Tuvimos que esperar 7 días para realizar el sepelio, porque el gobierno juramentado en Clayton se oponía a que se hicieran funerales, y de realizarse, pretendían que no fueran masivos y solicitaban no hacer misas para evitar que se juntara la gente. Fue difícil para todas las persona llegar al punto de encuentro en la iglesia y más espinoso llegar al cementerio. La despedimos dignamente.
Cuando llegamos al Jardín de Paz, en medio del dolor, las lágrimas y la impotencia, vislumbramos a lo lejos unas bolsas negras que eran cargadas y lanzadas en una excavación. Al principio no entendíamos, después… nos estremecimos… lloramos más.

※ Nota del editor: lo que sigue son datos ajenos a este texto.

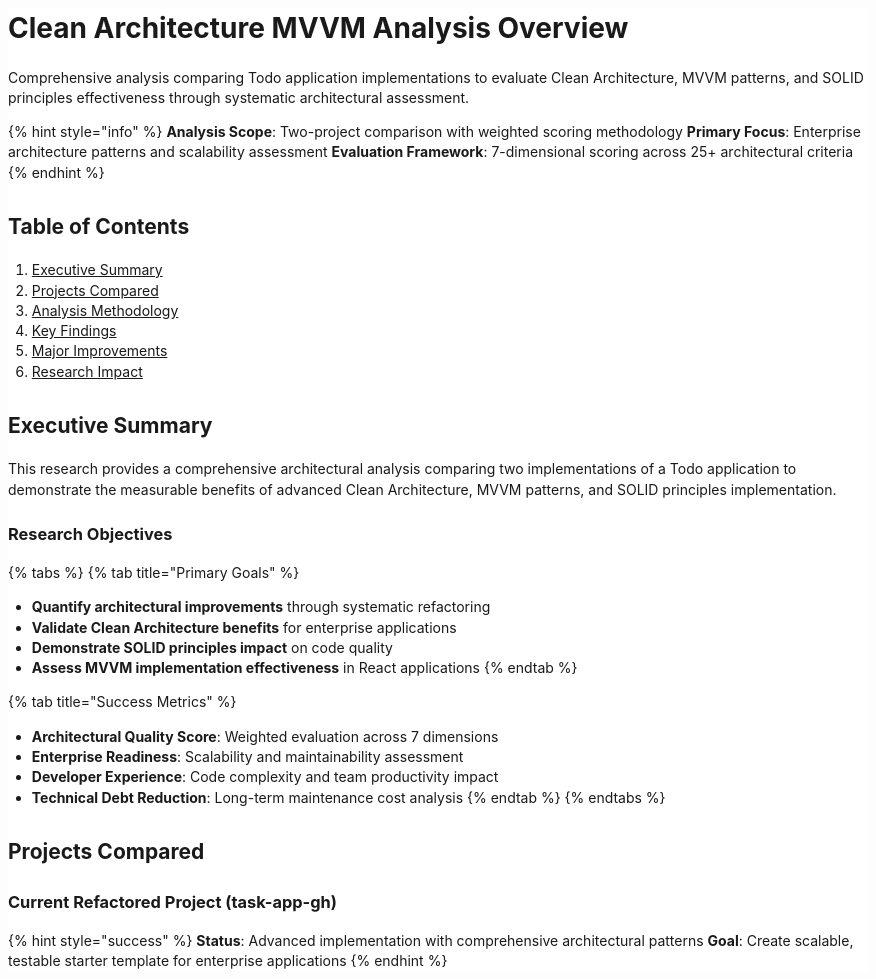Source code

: # Clean Architecture MVVM Analysis Overview

Comprehensive analysis comparing Todo application implementations to evaluate Clean Architecture, MVVM patterns, and SOLID principles effectiveness through systematic architectural assessment.

{% hint style="info" %}
**Analysis Scope**: Two-project comparison with weighted scoring methodology
**Primary Focus**: Enterprise architecture patterns and scalability assessment
**Evaluation Framework**: 7-dimensional scoring across 25+ architectural criteria
{% endhint %}

## Table of Contents

1. [Executive Summary](#executive-summary)
2. [Projects Compared](#projects-compared)
3. [Analysis Methodology](#analysis-methodology)
4. [Key Findings](#key-findings)
5. [Major Improvements](#major-improvements)
6. [Research Impact](#research-impact)

## Executive Summary

This research provides a comprehensive architectural analysis comparing two implementations of a Todo application to demonstrate the measurable benefits of advanced Clean Architecture, MVVM patterns, and SOLID principles implementation.

### Research Objectives

{% tabs %}
{% tab title="Primary Goals" %}
- **Quantify architectural improvements** through systematic refactoring
- **Validate Clean Architecture benefits** for enterprise applications
- **Demonstrate SOLID principles impact** on code quality
- **Assess MVVM implementation effectiveness** in React applications
{% endtab %}

{% tab title="Success Metrics" %}
- **Architectural Quality Score**: Weighted evaluation across 7 dimensions
- **Enterprise Readiness**: Scalability and maintainability assessment
- **Developer Experience**: Code complexity and team productivity impact
- **Technical Debt Reduction**: Long-term maintenance cost analysis
{% endtab %}
{% endtabs %}

## Projects Compared

### Current Refactored Project (task-app-gh)

{% hint style="success" %}
**Status**: Advanced implementation with comprehensive architectural patterns
**Goal**: Create scalable, testable starter template for enterprise applications
{% endhint %}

Fue imposible esconder por mucho tiempo a una de las fosas comunes donde sepultaron a los mártires de la invasión. La lucha se hizo fuerte para que abrieran esa fosa común, y todas las otras encontradas, para desenterrar a las víctimas, identificarles y darles honrosas sepulturas. Helos allí, en el mismo camposanto donde reposan los restos de mi madre. Sus memorias vivirán eternamente.
Son 27 años que llevamos de verdadero duelo en lo más profundo de nuestro ser. Igual que en 1989, seguimos exigiendo, por derecho propio, que se haga justicia a las víctimas que ultimaron, se reparen el daño moral, el trauma que provocó la guerra a como los daños físicos a las personas heridas, enfermas y convalecientes.
Sigue siendo de urgencia notoria aplicar el derecho que tienen las nuevas generaciones a conocer la verdadera historia de la invasión del ejército norteamericano al país que les vio nacer. Requieren saber que la ocupación militar fue un crimen de lesa humanidad, una agresión injusta que aún subyace en el subconsciente colectivo.